Around 97% of patients had no lead-related major complications in the 12 months of the study, and none of the leads fractured during the study period, George H. Crossley III, MD, of Vanderbilt University Medical Center in Nashville, Tennessee, reported at the Heart Rhythm Society (HRS) 2024 meeting. The results were published simultaneously in the journal Heart Rhythm.
“The big point here is that this is a new approach to creating a new defibrillator lead by taking a really robust pacemaker lead and changing the insulation,” Crossley said in an interview. Those changes make the catheter more flexible so the operator can deliver the lead faster and with more precise placement, he said.
The OmniaSecure lead, made by medical device maker Medtronic, is compatible with many commercially available catheters. It’s based on Medtronic’s SelectSecure Model 3830 pacing lead, which has been in use since 2003. Both leads have a cable-based tip conductor that reduces the lead diameter while maintaining flexibility and tensile strength, said Crossley.
OmniaSecure has a thickened layer of polyurethane insulation on the high-voltage conductor and a larger 4.7-French lead than the SelectSecure’s 4.1-French lead. “So this is really an upsized 3830,” Crossley said.
Trial Results
In addition to successful and accurate placements, “the observed defibrillation efficacy at implant was 97.5%, so the primary efficacy threshold was exceeded,” said Crossley.
Antitachycardia pacing efficacy was high, Crossley noted, at 74.9% (359 of 479 episodes), while the ambulatory shock efficacy was 95% (95 of 100 episodes).
“The inappropriate shock rate at 12 months was low,” he added. The single-chamber rate was 2.7%, and the dual-chamber/cardiac resynchronization therapy rate was 2.8%.
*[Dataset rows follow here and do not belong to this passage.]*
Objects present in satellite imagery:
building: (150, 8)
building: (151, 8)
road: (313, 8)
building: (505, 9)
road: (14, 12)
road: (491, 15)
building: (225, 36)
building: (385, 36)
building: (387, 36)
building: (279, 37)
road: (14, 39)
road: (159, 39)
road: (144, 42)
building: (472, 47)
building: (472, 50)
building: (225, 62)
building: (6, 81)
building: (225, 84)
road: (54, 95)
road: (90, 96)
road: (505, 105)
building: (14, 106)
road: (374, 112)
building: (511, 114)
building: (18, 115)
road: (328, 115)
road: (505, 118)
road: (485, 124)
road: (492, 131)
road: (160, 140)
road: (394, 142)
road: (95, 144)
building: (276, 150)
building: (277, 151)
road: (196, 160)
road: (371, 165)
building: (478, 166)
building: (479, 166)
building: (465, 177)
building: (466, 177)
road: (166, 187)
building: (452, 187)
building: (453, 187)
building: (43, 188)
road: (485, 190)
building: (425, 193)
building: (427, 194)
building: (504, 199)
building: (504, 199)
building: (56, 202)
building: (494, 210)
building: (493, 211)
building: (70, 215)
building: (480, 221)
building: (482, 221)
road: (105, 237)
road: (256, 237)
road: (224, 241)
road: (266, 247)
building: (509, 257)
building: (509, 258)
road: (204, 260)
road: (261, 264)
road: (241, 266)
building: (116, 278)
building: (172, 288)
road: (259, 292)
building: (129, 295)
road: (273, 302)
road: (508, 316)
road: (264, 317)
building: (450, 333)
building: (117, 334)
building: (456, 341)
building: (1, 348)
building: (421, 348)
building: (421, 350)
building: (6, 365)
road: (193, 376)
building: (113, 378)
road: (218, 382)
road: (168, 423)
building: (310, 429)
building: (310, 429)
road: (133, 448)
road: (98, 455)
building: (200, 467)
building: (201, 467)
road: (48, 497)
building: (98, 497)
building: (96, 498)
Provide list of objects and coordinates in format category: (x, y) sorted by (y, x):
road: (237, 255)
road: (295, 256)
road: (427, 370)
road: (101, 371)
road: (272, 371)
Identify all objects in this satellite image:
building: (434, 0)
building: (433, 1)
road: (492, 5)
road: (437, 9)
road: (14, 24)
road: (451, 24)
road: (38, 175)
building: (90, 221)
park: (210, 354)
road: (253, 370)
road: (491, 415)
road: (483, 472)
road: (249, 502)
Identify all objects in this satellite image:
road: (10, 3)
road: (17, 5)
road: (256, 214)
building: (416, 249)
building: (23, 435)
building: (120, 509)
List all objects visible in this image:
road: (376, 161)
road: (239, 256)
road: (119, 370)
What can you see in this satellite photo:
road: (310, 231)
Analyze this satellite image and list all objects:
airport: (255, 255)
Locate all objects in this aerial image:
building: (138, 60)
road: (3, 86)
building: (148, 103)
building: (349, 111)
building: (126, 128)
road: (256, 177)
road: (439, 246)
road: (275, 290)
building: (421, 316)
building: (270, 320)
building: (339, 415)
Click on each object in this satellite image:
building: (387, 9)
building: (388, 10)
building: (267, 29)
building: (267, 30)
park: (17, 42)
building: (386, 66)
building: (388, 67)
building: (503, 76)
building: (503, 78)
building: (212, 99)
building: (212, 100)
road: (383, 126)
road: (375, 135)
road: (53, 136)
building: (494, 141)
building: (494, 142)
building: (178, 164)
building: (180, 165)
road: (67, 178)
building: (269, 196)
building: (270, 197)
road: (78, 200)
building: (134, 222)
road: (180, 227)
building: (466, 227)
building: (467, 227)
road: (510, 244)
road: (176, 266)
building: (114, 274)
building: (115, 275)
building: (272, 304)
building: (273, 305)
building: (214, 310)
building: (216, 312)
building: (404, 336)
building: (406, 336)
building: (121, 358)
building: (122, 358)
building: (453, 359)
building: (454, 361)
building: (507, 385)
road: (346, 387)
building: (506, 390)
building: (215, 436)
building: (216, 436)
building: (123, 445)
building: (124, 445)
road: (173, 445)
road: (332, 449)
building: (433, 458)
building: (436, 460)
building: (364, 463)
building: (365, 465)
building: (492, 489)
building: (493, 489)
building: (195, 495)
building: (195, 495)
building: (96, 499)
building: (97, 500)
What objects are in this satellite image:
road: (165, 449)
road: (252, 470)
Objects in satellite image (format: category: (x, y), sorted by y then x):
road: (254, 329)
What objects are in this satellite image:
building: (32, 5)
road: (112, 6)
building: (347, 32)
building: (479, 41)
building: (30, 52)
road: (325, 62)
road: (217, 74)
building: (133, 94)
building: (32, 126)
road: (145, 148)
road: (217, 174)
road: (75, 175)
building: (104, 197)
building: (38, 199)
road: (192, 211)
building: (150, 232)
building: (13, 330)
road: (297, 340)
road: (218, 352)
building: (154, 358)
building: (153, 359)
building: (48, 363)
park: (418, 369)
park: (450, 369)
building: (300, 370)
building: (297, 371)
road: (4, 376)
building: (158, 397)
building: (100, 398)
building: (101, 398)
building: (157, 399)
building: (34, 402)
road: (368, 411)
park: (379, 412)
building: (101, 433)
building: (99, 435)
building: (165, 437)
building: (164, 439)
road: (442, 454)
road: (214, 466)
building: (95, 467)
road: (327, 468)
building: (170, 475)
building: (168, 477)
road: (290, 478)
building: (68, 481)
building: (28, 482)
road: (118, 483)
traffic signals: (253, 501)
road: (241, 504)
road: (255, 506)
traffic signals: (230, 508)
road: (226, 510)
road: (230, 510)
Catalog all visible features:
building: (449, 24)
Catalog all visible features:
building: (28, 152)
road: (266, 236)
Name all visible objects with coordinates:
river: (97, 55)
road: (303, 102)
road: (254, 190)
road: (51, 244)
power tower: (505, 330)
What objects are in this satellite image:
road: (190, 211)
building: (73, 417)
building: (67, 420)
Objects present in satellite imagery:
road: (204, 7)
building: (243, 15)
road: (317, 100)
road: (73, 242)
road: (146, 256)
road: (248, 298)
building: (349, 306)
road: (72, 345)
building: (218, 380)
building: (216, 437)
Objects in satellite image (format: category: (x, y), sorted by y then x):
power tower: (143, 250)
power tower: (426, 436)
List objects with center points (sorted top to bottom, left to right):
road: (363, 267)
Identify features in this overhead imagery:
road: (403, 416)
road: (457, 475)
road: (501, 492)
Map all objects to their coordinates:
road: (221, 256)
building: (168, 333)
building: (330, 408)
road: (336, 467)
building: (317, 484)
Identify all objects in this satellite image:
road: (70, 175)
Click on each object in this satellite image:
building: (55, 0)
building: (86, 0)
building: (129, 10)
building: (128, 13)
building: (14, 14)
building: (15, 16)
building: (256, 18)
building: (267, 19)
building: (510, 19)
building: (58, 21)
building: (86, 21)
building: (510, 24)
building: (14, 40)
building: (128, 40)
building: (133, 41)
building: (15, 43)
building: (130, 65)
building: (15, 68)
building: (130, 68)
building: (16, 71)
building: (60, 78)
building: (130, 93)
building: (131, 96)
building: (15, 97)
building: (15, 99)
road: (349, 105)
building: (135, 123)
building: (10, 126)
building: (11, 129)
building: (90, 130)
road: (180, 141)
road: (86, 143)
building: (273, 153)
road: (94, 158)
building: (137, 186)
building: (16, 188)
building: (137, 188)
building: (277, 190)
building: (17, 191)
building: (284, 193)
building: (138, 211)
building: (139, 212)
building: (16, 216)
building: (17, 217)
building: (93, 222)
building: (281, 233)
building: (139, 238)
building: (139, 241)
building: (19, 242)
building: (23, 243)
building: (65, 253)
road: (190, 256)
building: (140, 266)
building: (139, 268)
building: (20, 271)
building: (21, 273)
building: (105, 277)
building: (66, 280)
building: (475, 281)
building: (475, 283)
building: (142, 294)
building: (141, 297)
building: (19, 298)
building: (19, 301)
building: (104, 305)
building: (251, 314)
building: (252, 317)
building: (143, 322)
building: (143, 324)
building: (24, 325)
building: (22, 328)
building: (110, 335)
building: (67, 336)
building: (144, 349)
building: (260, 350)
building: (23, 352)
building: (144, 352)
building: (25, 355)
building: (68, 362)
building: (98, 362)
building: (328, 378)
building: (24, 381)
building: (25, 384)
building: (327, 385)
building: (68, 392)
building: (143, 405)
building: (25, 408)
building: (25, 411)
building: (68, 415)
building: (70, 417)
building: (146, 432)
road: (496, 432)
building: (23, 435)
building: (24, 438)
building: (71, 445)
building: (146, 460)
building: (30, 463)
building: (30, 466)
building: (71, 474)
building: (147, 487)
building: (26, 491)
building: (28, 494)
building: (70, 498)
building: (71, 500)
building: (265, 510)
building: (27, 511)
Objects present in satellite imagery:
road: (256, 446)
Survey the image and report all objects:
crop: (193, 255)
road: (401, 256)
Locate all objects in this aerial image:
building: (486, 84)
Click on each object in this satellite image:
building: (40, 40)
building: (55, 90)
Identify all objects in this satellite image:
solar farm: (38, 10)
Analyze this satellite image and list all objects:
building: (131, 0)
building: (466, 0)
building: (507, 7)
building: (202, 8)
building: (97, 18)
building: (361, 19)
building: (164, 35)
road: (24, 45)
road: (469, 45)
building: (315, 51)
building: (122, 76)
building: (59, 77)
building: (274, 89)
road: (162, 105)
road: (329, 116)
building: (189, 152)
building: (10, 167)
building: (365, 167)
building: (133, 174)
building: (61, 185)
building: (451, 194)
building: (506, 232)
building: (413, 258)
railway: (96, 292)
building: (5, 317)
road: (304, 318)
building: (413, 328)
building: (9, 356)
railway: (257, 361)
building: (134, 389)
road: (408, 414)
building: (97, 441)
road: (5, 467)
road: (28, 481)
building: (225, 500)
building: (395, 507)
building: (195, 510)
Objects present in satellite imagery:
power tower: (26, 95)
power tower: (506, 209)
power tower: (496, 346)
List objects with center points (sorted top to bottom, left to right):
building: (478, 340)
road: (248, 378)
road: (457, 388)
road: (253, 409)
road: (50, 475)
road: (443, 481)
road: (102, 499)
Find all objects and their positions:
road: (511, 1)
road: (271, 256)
“The other and possibly the most unique part of this study was the engineering analysis of lead failure, which was based upon the techniques that were developed in response to the Fidelis lead failure,” Crossley said, referring to the Sprint Fidelis leads that were pulled from the market in 2007 after reports surfaced of high failure rates.
OmniaSecure was developed and validated using leads with known clinical performance, with Fidelis as a poorly performing control and Quattro as a well-performing control, he said. “These data were then used to drive the bench-top testing,” he said, which indicated a high likelihood of success with the OmniaSecure, which has now been borne out in the clinical trial.
The Case for Vigilance
Robert Hauser, MD, of the Minneapolis Heart Institute Foundation, Minneapolis, said the OmniaSecure is a “substantial improvement” over the SelectSecure lead. “The lead has tremendous potential for versatility; not just the defibrillator lead that you put in the right ventricle, but it’s a defibrillator lead that you can do other things with,” he said.
But he also raised one potential issue: The polyurethane insulation will exhibit some environmental stress cracking over time. The greater thickness on its sleeve vs the SelectSecure, however, should help avoid any potential issues. “But you [should] keep your eyes open,” to the possibility, Hauser said, by doing routine fibrillation threshold testing.
“While some implanting physicians believe that fibrillation threshold testing is not necessary at implant, many of us believe it should be done routinely regardless of lead model,” he said. “It certainly should be done during OmniaSecure implantation.”